Some of the other experiences gained from this task were:-

  • Never Run any code from SD card of pi. always run codes from pen drive. Attach a pen drive to USB slot of Pi, mount it and run codes from it. If codes are run from SD card, ( wiring pi requires SuperUser rights to run ) these may damage boot files of Pi in SD card, thus corrupting it.

  • Code must be run by the RPi without tranmitting any feed through ssh. Transmitting feed through ssh consumes 50% of the processing power of Pi.

  • Powering Pi must be free of any loose connections. As any drop in voltage below 4.2V would KILL any process running in it. It would be troublesome to start the pi again. And moreover, it may corrupt the SD card.

  • Camera Mount must be very rigid

  • Sufficient lighting must be provided for the image.We achieved it using LED strips.

 

Pattern tracking

 

OpenTLD algorithm used to detect and track various objects. Initially, the object of Interested is manually detected and used to train the algorithm.

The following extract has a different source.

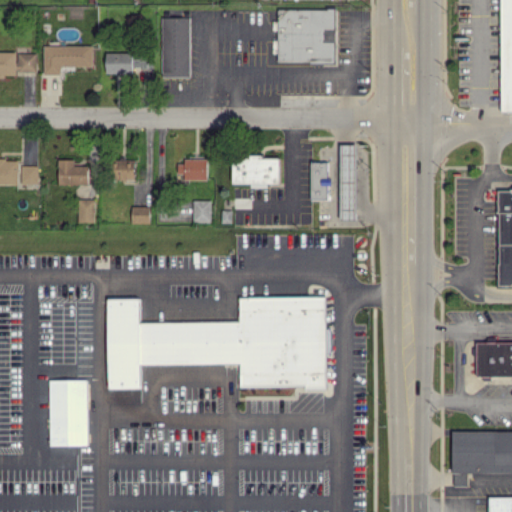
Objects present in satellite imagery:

Once, it is able to detect the object of interest in a wide set of backgrounds, it is then used to track the object real-time.The algorithm is used to get coordinates of pattern and move bot towards the target.The pattern detection-cum-tracking library OpenTLD which was tested in raspberry pi turned out to be relatively slow. ( 3-4 fps in tracking mode and 1-2 fps in learning mode) but nevertheless yielded accurate results.

 

Machine Learning
 

Simple ML algorithms (from the PyML library) were used to replace curve tracing using sensor by machine learning algorithms. In this, first, the bot was made to move on the curve using any method and note the encoder vs. velocity readings for learning of a machine. The bot then learnt from a large number of trials and was able to trace the curve with given encoder values. This method also proved to be useful in Auto-Tuning PID.